Configure Microsoft Edge to autoplay MA sessions in macOS Direct link to this section

1. In a new browser tab, select Microsoft Edge > Preferences.
2. From the navigation pane, select Cookies and Site Permissions.
3. Select Media Autoplay.
4. Select Allow from the list.

Configure Safari to autoplay MA sessions in macOS Direct link to this section

1. Open a Managed Security Awareness session in a new browser tab.
2. From the Apple menu bar, select Safari > Settings for this website.
3. Set the value for Auto-Play to Allow all Auto-Play.

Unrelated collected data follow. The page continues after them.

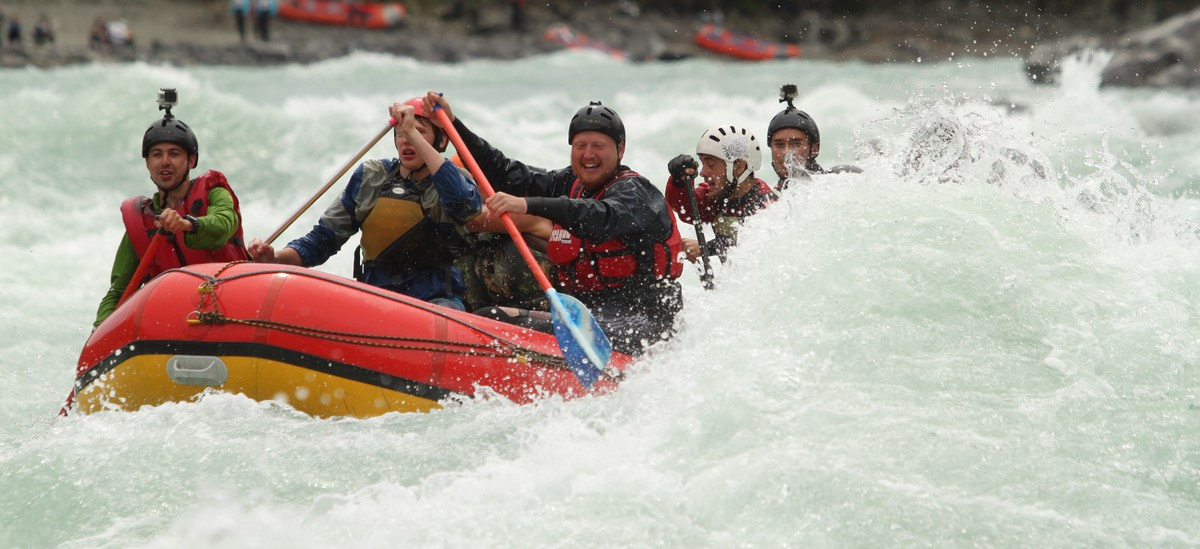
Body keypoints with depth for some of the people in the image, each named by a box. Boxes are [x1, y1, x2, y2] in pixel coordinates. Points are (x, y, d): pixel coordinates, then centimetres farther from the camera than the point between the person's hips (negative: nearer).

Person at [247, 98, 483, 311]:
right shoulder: (371, 177, 11)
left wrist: (413, 133, -26)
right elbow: (324, 238, 13)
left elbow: (466, 203, -26)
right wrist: (276, 258, -8)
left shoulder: (454, 179, 2)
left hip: (436, 299, -3)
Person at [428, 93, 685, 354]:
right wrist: (451, 123, 9)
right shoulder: (567, 184, 15)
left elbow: (602, 219, -30)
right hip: (582, 308, 9)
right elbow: (502, 173, 15)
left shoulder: (636, 191, -8)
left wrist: (529, 205, -41)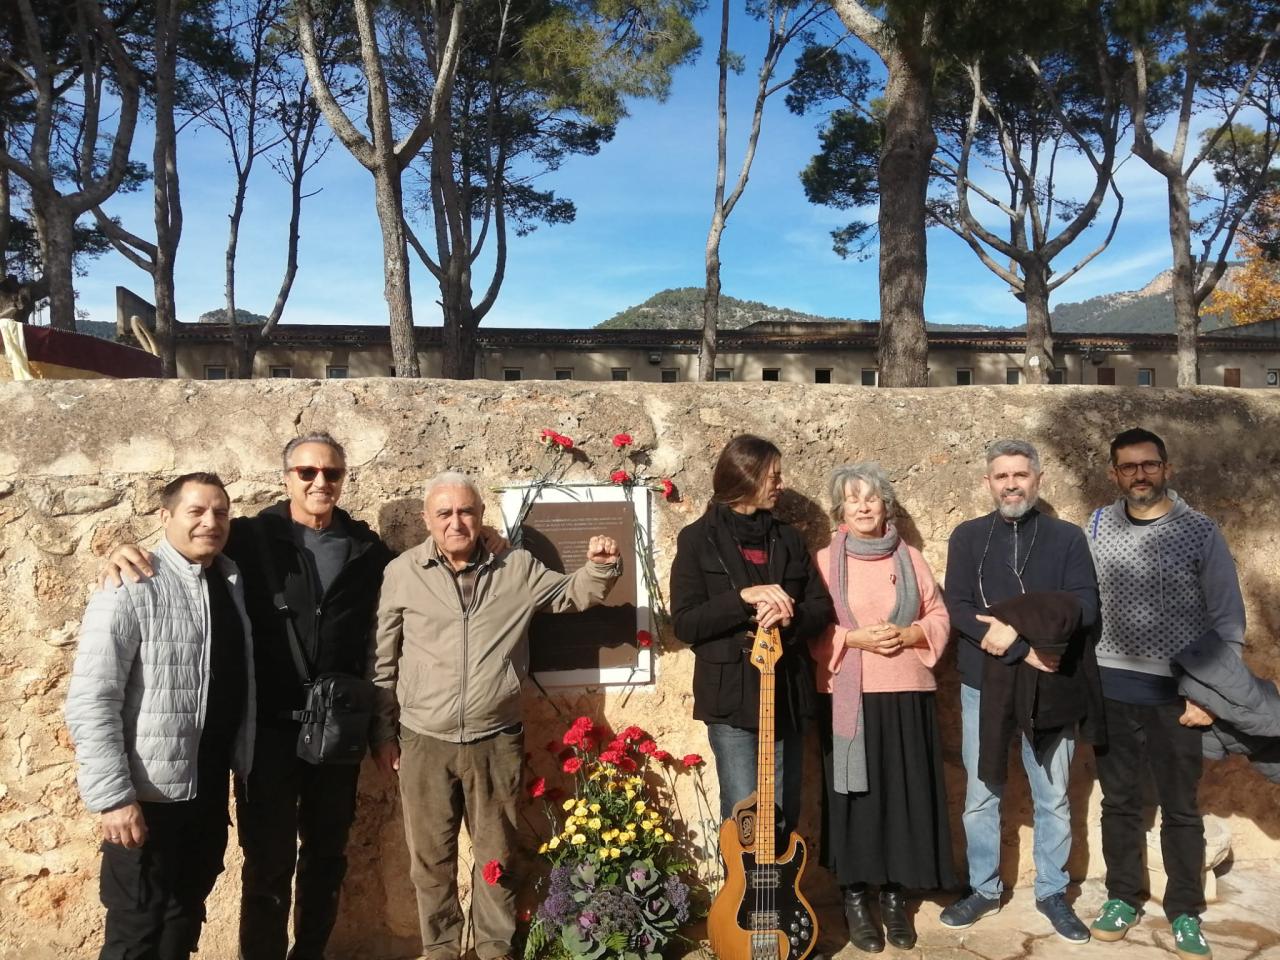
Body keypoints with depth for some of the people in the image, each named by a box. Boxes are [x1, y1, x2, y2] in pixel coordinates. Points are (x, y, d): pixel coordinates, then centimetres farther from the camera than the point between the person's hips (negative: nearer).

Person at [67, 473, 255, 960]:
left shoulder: (230, 581, 3)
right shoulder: (131, 590, -16)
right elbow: (89, 703, -18)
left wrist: (243, 761, 6)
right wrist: (113, 796, -21)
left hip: (211, 786, 6)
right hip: (149, 794, -6)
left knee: (186, 913, 22)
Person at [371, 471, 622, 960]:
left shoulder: (519, 568, 1)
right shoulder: (402, 572, -2)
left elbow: (573, 594, 11)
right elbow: (383, 661, 3)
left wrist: (600, 567, -11)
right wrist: (384, 733, 4)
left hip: (496, 741, 1)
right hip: (423, 741, 0)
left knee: (497, 854, 14)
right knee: (431, 857, 13)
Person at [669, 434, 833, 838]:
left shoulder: (788, 538, 12)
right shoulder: (699, 539, -1)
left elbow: (822, 609, 8)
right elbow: (685, 623, -8)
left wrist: (788, 617, -13)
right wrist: (744, 598, -20)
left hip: (787, 694, 4)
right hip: (732, 698, -4)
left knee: (784, 819, 10)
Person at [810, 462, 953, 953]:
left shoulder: (910, 558, 9)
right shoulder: (825, 561, 1)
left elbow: (940, 618, 9)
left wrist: (908, 634, -10)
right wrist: (855, 638, -16)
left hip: (907, 695, 3)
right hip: (848, 698, -2)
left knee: (905, 793, 5)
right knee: (854, 794, 2)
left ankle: (895, 896, 20)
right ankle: (854, 898, 15)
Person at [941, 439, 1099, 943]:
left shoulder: (1067, 537, 1)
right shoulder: (967, 536, 2)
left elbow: (1085, 606, -9)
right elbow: (957, 608, -8)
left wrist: (1017, 629, -20)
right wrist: (1024, 651, -18)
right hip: (983, 685, 1)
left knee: (1053, 798, 10)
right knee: (980, 795, 9)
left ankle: (1053, 892, 28)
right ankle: (984, 888, 26)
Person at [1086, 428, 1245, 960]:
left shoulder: (1200, 531, -7)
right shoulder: (1097, 526, 1)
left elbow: (1228, 620, -4)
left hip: (1178, 692, -2)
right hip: (1112, 687, 2)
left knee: (1180, 809, 9)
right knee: (1118, 801, 13)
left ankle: (1185, 913, 24)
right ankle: (1123, 898, 28)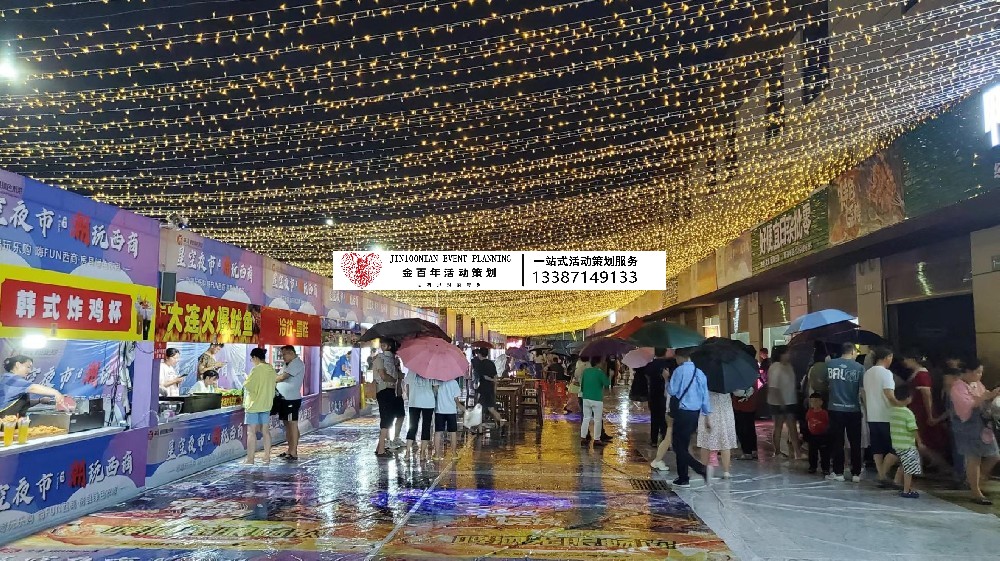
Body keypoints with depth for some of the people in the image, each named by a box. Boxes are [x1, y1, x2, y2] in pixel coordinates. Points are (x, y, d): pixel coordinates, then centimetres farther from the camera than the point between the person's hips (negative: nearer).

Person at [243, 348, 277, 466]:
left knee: (251, 432, -1)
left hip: (254, 404, -7)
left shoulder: (256, 370, -17)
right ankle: (267, 457, 15)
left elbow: (247, 385, -17)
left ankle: (250, 459, 1)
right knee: (265, 431, 11)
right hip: (267, 404, 7)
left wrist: (247, 379, 3)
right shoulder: (272, 370, 5)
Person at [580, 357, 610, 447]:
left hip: (586, 398, 5)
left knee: (586, 418, 12)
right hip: (597, 399, -5)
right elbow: (607, 384, -10)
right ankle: (597, 440, 7)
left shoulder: (585, 371, 4)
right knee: (597, 420, 4)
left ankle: (583, 438, 11)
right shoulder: (600, 372, -12)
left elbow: (581, 384, 10)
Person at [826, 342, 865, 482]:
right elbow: (862, 390, -7)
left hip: (835, 408, 1)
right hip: (853, 409, -1)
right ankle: (856, 474, 13)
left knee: (837, 441, 7)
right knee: (855, 442, 10)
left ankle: (838, 472, 11)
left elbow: (825, 383, 7)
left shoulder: (829, 364, -2)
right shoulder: (859, 367, -5)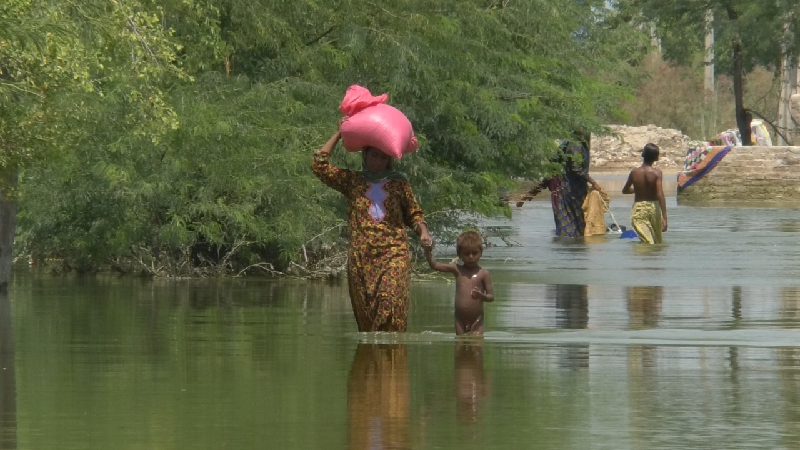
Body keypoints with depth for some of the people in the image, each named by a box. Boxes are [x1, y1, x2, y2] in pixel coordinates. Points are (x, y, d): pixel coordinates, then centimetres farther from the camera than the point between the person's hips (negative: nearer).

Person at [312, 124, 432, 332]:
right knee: (364, 308, -1)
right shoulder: (352, 181, 13)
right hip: (361, 256, 2)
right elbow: (319, 164, 8)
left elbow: (414, 213, 16)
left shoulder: (398, 183, 13)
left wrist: (423, 231, -5)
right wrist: (339, 134, 11)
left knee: (391, 301, -20)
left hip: (393, 253, -2)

Configure browsers to autoplay MA sessions in Windows Direct link to this section

• Firefox
• Microsoft Edge

Configure Firefox to autoplay MA sessions in Windows Direct link to this section

1. In a new browser tab, select the kebab menu, which is three vertically stacked dots, and then select Settings.
2. From the navigation pane, select Privacy & Security.
3. In the Permissions section, locate the Autoplay row, and then select Settings.
4. Set the value for Default for all websites to Allow Audio and Video.
5. Select Save Changes.

Configure Microsoft Edge to autoplay MA sessions in Windows Direct link to this section

1. In a new browser tab, select the hamburger menu, which is three stacked horizontal lines, and then select Settings.
2. From the navigation pane, select Cookies and Site Permissions.
3. Select Media Autoplay.
4. Select Allow from the list.

Step 5: Notify users of the MA program Direct link to this section

Now that you have configured your environment to receive the MA program emails, we recommend that you notify your users about the upcoming start of your MA program before the go live date. The timing of this notification is important and should be coordinated with your Arctic Wolf Project Manager. The notification should be sent to your users approximately one to two weeks before the go live date.

Administrators can use the User Welcome Message Template found in the Administrator Toolkit.